(Stored items)
---
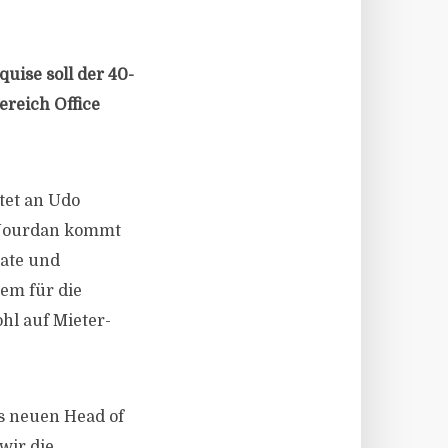
ise soll der 40-
reich Office
tet an Udo
. Jourdan kommt
iate und
rem für die
hl auf Mieter-
s neuen Head of
wir die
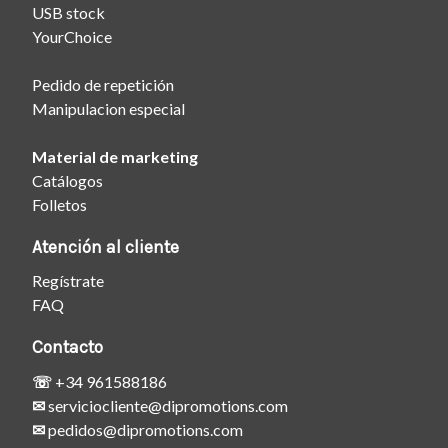
USB stock
YourChoice
Pedido de repetición
Manipulacion especial
Material de marketing
Catálogos
Folletos
Atención al cliente
Regístrate
FAQ
Contacto
☏
+34 961588186
✉
serviciocliente@dipromotions.com
✉
pedidos@dipromotions.com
---
## What to do:
Copy out every line above word for word, leaving out the pictures.

## Answer for this exercise:
ise soll der 40-
reich Office
tet an Udo
. Jourdan kommt
iate und
rem für die
hl auf Mieter-
s neuen Head of
wir die
USB stock
YourChoice
Pedido de repetición
Manipulacion especial
Material de marketing
Catálogos
Folletos
Atención al cliente
Regístrate
FAQ
Contacto
☏
+34 961588186
✉
serviciocliente@dipromotions.com
✉
pedidos@dipromotions.com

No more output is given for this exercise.